Given a list of field1 and field2 values, I would need to iterate over each element and call this query multiple times, aggregating the results.

List<MyEntity> results = new ArrayList<>();
for (var criterion : queryCriteria) {
    results.add(repository.findByField1AndField2(criterion.getField1(), criterion.getField2());
}

To improve performance in native JDBC, I could reuse the prepared statement for each query:

try(var statement = connection.prepareStatement("SELECT * FROM MyTable WHERE field1 = ? AND field2 = ?")) {

    for (var criterion : queryCriteria) {

        statement.setString(1, criterion.getField1());
       statement.setString(2, criterion.getField2());

        var resultSet = statement.executeQuery();
        while (resultSet.next()) {
            results.add(mapRow(resultSet));
        }
    }
}

I'm looking to see if @Query can support something like this by defining a list return type and an attribute or extra annotation to tell spring-data-jdbc to reuse the statement it prepares for the query. For example, something like:

@ReusableStatement
@Query("SELECT * FROM MyTable WHERE field1 = :field1 AND field2 = :field2")
List<MyEntity> findByField1AndField2(@Param("field1") String field1, @Param("field2) String field2);

Apologies for the relative vagueness here; I'm working on a project I can't share publicly so I've had to simplify it.

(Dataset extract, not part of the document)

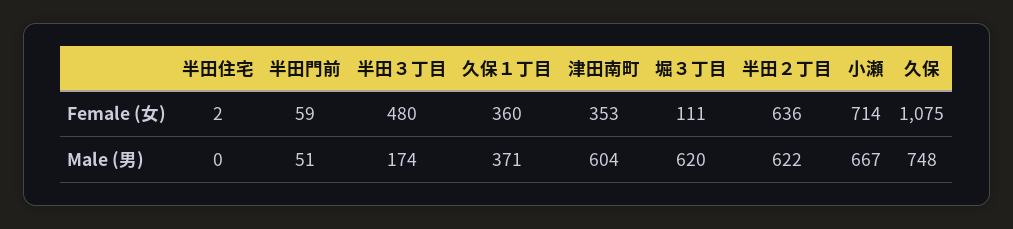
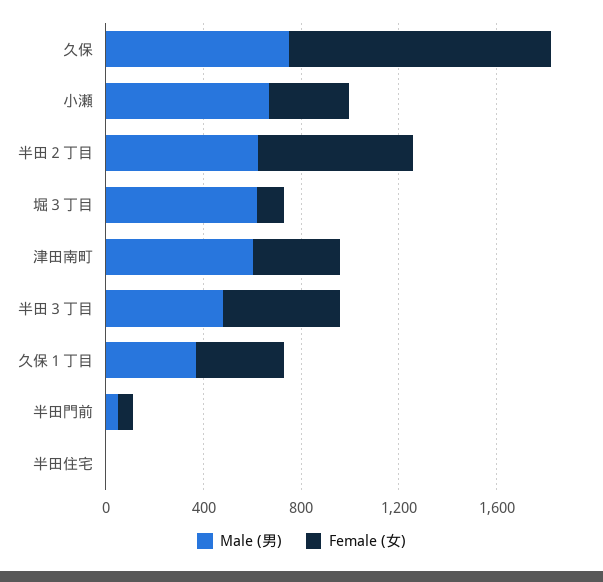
Female (女), 小瀬: 714 -> 300
Male (男), 半田３丁目: 174 -> 500

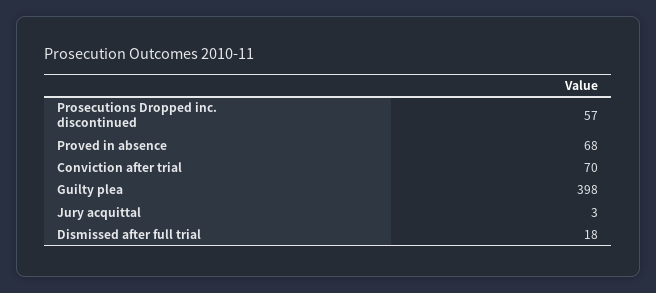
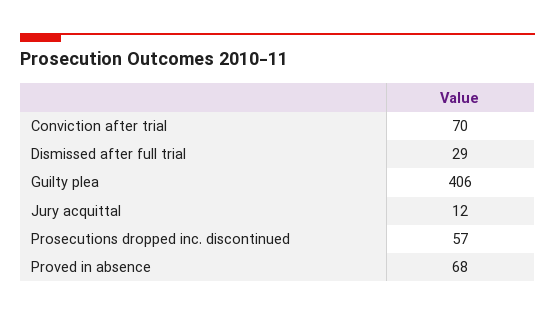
Guilty plea: 398 -> 406
Jury acquittal: 3 -> 12
Dismissed after full trial: 18 -> 29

mp911de commented 5 months ago

In short: No, there's no such mechanism.

We have a couple of abstraction layers on top of the JDBC API. The most significant part is that we operate on top of JdbcTemplate that works on top of DataSource. As each statement could run on a different Connection, we do not have means to cache prepared statements.

On second thought, prepared statement caching would be a neat extension to JDBC connection pools. JdbcTemplate disposes JDBC objects such as PreparedStatement and ResultSet after its usage to free resources.

For the time being, you could hook into JdbcTemplate with a subclass where you hook into PreparedStatement creation and its disposal to cache these.

schauder commented 5 months ago

With yet another angle: wasn't there support in JdbcTemplate and at least some databases for queries like

select ... where (a, b) in ((:a1, :b1), ..... (:an, bn))

If so that should be usable in Spring Data JDBC as well.

schauder commented 5 months ago

Found it: https://stackoverflow.com/questions/23305553/how-to-bind-a-list-of-tuples-using-spring-jdbctemplate

JoshStark commented 5 months ago

Ooh! Thanks for digging that out! I’ll have a play tomorrow and see if that will do what I want.

JoshStark commented 5 months ago

In short: No, there's no such mechanism.

We have a couple of abstraction layers on top of the JDBC API. The most significant part is that we operate on top of JdbcTemplate that works on top of DataSource. As each statement could run on a different Connection, we do not have means to cache prepared statements.

On second thought, prepared statement caching would be a neat extension to JDBC connection pools. JdbcTemplate disposes JDBC objects such as PreparedStatement and ResultSet after its usage to free resources.

For the time being, you could hook into JdbcTemplate with a subclass where you hook into PreparedStatement creation and its disposal to cache these.

I figured that may be the case. What I asked for is quite niche, but I appreciate your reply! For specific use-cases like this I’m quite happy to use a concrete implementation with a JdbcTemplate instead.